A perfect example of the difficulties involved in health care reform can be found in the debate over what to do about highly promising but highly expensive biologic drugs and vaccines.
Well-intentioned attempts in Congress to bring down those costs could backfire. They could kill incentives for entrepreneurial scientists to develop new biologics — and therefore put patients at risk.
Biologics are complex medications crafted from living organisms and genetically engineered molecules.
They play key roles in fighting ruinous diseases like cancer, rheumatoid arthritis and multiple sclerosis.
They can cost between $14,000 and — at the upper end — $50,000 or more a year.
Though they currently represent just 14 percent of the prescription- drug market, they are quickly growing.
Colorado has emerged as a center for research and development of biologics. The industry directly employs more than 21,000 Coloradans, according to John Collar, the Colorado BioScience Association’s president and chief executive. Many more are employed in support jobs.

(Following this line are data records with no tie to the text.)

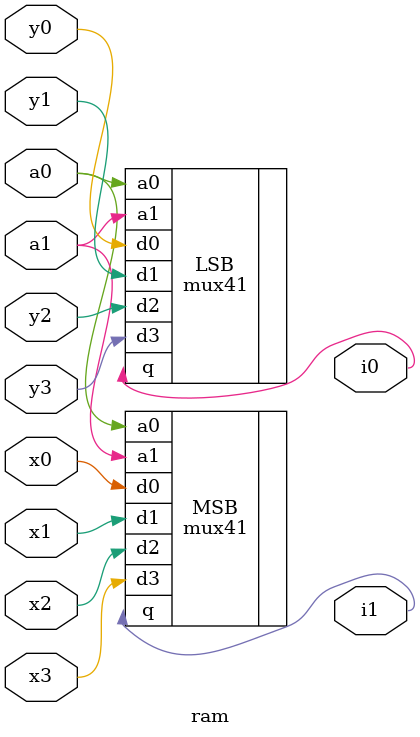
<source format=v>
module ram (
	input  a1,
	input a0,
	input x3, //MSB of data at 11
	input x2, //MSB of data at 10
	input x1, //MSB of data at 01
	input x0, //MSB of data at 00
	input y3, //LSB of data at 11
	input y2, //LSB of data at 10
	input y1, //LSB of data at 01
	input y0, //LSB of data at 00

	output i1, //MSB of data from RAM being accessed
	output i0  //LSB of data from RAM being accessed
);

mux41 MSB (
	.a1(a1),
	.a0(a0),
	.d3(x3),
	.d2(x2),
	.d1(x1),
	.d0(x0),
	
	.q (i1)
);

mux41 LSB (
	.a1(a1),
	.a0(a0),
	.d3(y3),
	.d2(y2),
	.d1(y1),
	.d0(y0),
	
	.q (i0)
);


endmodule
</source>
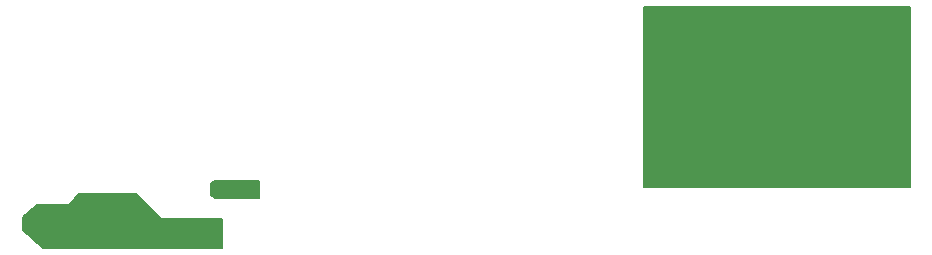
<source format=gbr>
%TF.GenerationSoftware,KiCad,Pcbnew,(6.0.7)*%
%TF.CreationDate,2022-09-05T21:16:32+02:00*%
%TF.ProjectId,rcp2n64adv2,72637032-6e36-4346-9164-76322e6b6963,v20220903*%
%TF.SameCoordinates,Original*%
%TF.FileFunction,Other,User*%
%FSLAX46Y46*%
G04 Gerber Fmt 4.6, Leading zero omitted, Abs format (unit mm)*
G04 Created by KiCad (PCBNEW (6.0.7)) date 2022-09-05 21:16:32*
%MOMM*%
%LPD*%
G01*
G04 APERTURE LIST*
%ADD10C,0.150000*%
G04 APERTURE END LIST*
D10*
X145350000Y-94050000D02*
X167800000Y-94050000D01*
X167800000Y-94050000D02*
X167800000Y-109300000D01*
X167800000Y-109300000D02*
X145350000Y-109300000D01*
X145350000Y-109300000D02*
X145350000Y-94050000D01*
G36*
X145350000Y-94050000D02*
G01*
X167800000Y-94050000D01*
X167800000Y-109300000D01*
X145350000Y-109300000D01*
X145350000Y-94050000D01*
G37*
G36*
X112750000Y-110250000D02*
G01*
X109000000Y-110250000D01*
X108700000Y-109950000D01*
X108700000Y-109000000D01*
X108900000Y-108800000D01*
X112750000Y-108800000D01*
X112750000Y-110250000D01*
G37*
X112750000Y-110250000D02*
X109000000Y-110250000D01*
X108700000Y-109950000D01*
X108700000Y-109000000D01*
X108900000Y-108800000D01*
X112750000Y-108800000D01*
X112750000Y-110250000D01*
G36*
X104450000Y-112000000D02*
G01*
X109630000Y-112000000D01*
X109630000Y-114450000D01*
X94400000Y-114450000D01*
X92750000Y-112900000D01*
X92750000Y-111850000D01*
X93900000Y-110800000D01*
X96600000Y-110800000D01*
X97500000Y-109900000D01*
X102350000Y-109900000D01*
X104450000Y-112000000D01*
G37*
X104450000Y-112000000D02*
X109630000Y-112000000D01*
X109630000Y-114450000D01*
X94400000Y-114450000D01*
X92750000Y-112900000D01*
X92750000Y-111850000D01*
X93900000Y-110800000D01*
X96600000Y-110800000D01*
X97500000Y-109900000D01*
X102350000Y-109900000D01*
X104450000Y-112000000D01*
M02*

</source>
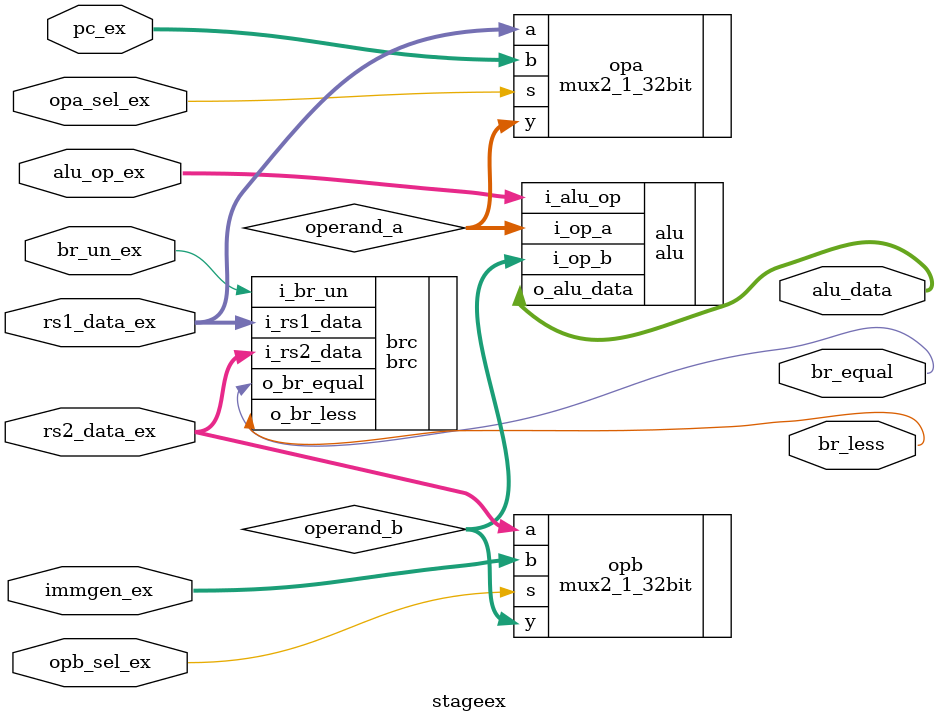
<source format=sv>
module stageex (
		input logic br_un_ex, opa_sel_ex, opb_sel_ex,
		input logic [31:0] pc_ex, rs1_data_ex, rs2_data_ex, immgen_ex,
		input logic [3:0] alu_op_ex,
		
		output logic br_less, br_equal,
		output logic [31:0] alu_data
);
		logic [31:0] operand_a, operand_b;
   // Branch comparison logic
    brc brc (
        .i_rs1_data      (rs1_data_ex),
        .i_rs2_data      (rs2_data_ex),
        .i_br_un         (br_un_ex),
        .o_br_less       (br_less),
        .o_br_equal      (br_equal)
    );
	     // ALU operation
    alu alu (
        .i_op_a      (operand_a),
        .i_op_b      (operand_b),
        .i_alu_op    (alu_op_ex),
        .o_alu_data  (alu_data)
    );

    // Operand selection
    mux2_1_32bit opa (
        .a (rs1_data_ex),
        .b (pc_ex),
        .s (opa_sel_ex),
        .y (operand_a)
    );

    mux2_1_32bit opb (
        .a (rs2_data_ex),
        .b (immgen_ex),
        .s (opb_sel_ex),
        .y (operand_b)
    );
endmodule

</source>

From big players like Amgen to smaller labs and medical research departments at our larger universities, biologics mean promising careers and opportunities here. As many as 650 companies, big and small, have operations in Colorado. Collar says the state now ranks fifth in the nation in attracting venture capital for biologics.
Because biologics can cost $1 billion to develop over a long and arduous period of delicate experiments and test trials, their makers argue they need significant patent protection to allow them a chance to recoup that investment.
But given such high costs, lawmakers have an incentive to allow competitors a chance to develop so-called biosimilars, or the equivalent of generic drugs.
Unlike the “small molecule” drugs most of us are familiar with, biologics don’t yet have a mechanism in place that allows for the approval of generic competition.
Congress wants to establish that mechanism, as it did a quarter-century ago with traditional medications.
Companies that invest in biologics want Congress to set a 12-year period of exclusivity to allow them to make back the money they spent in development.
Small-molecule medications, which are simpler to develop, enjoy five years of exclusivity. And some lawmakers are pushing for biologics to also get just five years.
President Barack Obama has suggested biologics get seven years of exclusivity.
Clearly, patients benefit from the risk-reward structure of the development of biologics. We want to see this type of innovation flourish.
But we also want competition to foster lower prices.
The seven years Obama suggests seem too conservative to us, while a 12-year monopoly is probably the outer limit of a reasonable range.
We wonder if there is a sweet spot in between.